Ailton Alves Ailton Alves 1/3/2010

As fontes luminosas

Jogo Democrata X TupiElas, as fontes luminosas, eram muito comuns nas cidades mineiras, nos anos 60 até meados da década de 70, século passado. Inauguradas com pompa e circunstância, agradavam demais aos de tenra idade e também aos idosos. Pontualmente às 6 da tarde, na Hora do Angelus, eram ligadas por algum mágico (na verdade, um funcionário da prefeitura), jorrando água colorida. Todos os moradores davam um jeito de passar por perto: os adultos com um pouco de pressa; as meninas fazendo charme e nós, os meninos, encantados, com elas e ela, a fonte.

Sei que interessa a ninguém, mas vi minha primeira fonte luminosa em Governador Valadares, quando morava por lá, e o impacto só não foi maior nas reminiscências infantis porque foi o dia também que pela primeira vez fui ao cinema - um filme de Tarzan, com o Johnny Weissmuller vivendo aventuras inacreditáveis numa colina que tinha a sombra da morte.

Lembrei da fonte luminosa da minha infância porque não foi outra senão a mesma sensação após o término do primeiro tempo do jogo do Tupi contra o Democrata, neste domingo, na mesma Governador Valadares de outrora. 2 a 0 no placar e uma sensação de êxtase, quase inacreditável e única. Tinha a sombra de vida. Principalmente porque o segundo gol (aquele que daria uma teórica vantagem definitiva) lembrou muito o jorro da água: bola vinda do escanteio, já na descendente, e alguém golpeia a pelota elevando-a levemente até que ela toca a rede e provoca nos presentes (torcedores Carijós, no caso) um sentimento parecido com a visão do espetáculo das fontes luminosas.

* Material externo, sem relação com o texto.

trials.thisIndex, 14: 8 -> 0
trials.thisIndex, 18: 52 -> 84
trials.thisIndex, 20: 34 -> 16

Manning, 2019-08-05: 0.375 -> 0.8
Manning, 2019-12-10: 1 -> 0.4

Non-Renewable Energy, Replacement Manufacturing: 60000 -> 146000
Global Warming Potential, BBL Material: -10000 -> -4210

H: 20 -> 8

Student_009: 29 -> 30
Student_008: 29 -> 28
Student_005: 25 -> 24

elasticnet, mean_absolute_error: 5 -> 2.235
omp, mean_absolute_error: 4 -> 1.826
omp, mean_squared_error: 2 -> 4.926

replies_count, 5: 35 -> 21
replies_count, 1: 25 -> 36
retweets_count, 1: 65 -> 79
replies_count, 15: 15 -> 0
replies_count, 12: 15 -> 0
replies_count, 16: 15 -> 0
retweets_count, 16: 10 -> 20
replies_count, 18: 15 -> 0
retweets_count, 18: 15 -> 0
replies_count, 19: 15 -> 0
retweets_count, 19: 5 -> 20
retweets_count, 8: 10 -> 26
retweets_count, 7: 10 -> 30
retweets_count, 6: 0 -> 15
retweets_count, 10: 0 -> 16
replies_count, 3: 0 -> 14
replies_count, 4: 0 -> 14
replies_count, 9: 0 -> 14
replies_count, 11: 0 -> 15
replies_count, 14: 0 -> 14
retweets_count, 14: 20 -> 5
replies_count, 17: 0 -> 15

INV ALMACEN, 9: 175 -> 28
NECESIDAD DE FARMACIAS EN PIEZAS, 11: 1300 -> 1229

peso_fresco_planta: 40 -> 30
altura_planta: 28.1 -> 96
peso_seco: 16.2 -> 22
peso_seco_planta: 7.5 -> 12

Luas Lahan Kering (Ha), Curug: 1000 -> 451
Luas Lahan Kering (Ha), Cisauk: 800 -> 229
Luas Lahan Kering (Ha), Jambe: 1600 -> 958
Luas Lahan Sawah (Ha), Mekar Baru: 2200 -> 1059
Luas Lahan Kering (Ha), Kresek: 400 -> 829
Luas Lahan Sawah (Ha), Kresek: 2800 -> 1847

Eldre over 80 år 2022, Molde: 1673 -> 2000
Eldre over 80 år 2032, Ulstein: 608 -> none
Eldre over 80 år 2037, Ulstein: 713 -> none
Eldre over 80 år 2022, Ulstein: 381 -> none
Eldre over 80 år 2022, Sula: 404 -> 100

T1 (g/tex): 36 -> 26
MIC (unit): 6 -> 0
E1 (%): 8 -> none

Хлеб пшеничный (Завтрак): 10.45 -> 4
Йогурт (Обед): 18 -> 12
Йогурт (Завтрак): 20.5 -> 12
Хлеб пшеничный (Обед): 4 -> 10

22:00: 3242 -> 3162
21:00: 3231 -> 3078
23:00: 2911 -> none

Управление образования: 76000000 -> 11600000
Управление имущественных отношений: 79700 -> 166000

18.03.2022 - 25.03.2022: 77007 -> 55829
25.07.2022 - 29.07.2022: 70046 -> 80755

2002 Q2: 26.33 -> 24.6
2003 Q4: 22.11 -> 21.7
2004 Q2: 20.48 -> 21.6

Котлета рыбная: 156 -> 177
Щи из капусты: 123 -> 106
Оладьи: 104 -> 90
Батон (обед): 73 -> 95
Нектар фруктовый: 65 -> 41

Mas, elas, as fontes luminosas, desapareceram por completo das cidades mineiras assim que a década de 80, século passado, começou. As novas gerações já não achavam graça naquilo e sempre tinha um chato – alguém da oposição ou brigado com a vida - que dizia que aquela era a única obra do prefeito (como se fosse proibido fazer coisas que embelezassem a cidade).

Interessa a ninguém, eu sei, mas vi minha última fonte luminosa em Santa Bárbara, mais ou menos nessa época do crepúsculo da atração, e realmente não teve o mesmo impacto (já tinha perdido, em função da idade avançada, o romantismo e até mesmo Tarzan não tinha mais graça – a busca já era por filmes proibidos).

Pensei nisso, no desdém com as fontes luminosas da minha juventude, depois do segundo tempo da partida entre Tupi e Democrata, quando o placar apontava 4 a 2 para o adversário. Uma sensação de frustração, de algo que estava na mão e se perdeu, escorreu entre os dedos. Tinha, como no filme do Tarzan, o espectro da morte.

Agora, nessa altura do futebol e da vida, findada as coisas boas do domingo – as lembranças e a expectativa de vitória - acho que não cabe procurar culpados. Não fará bem a ninguém e nenhum sentido criticar os prefeitos de Minas que não fazem mais fontes luminosas e muito menos o goleiro Carijó que cometeu aquele pênalti infantil.

A culpa, se existe, é daqueles que não veem mais beleza nas fontes luminosas e dos que esqueceram que o futebol é um esporte coletivo.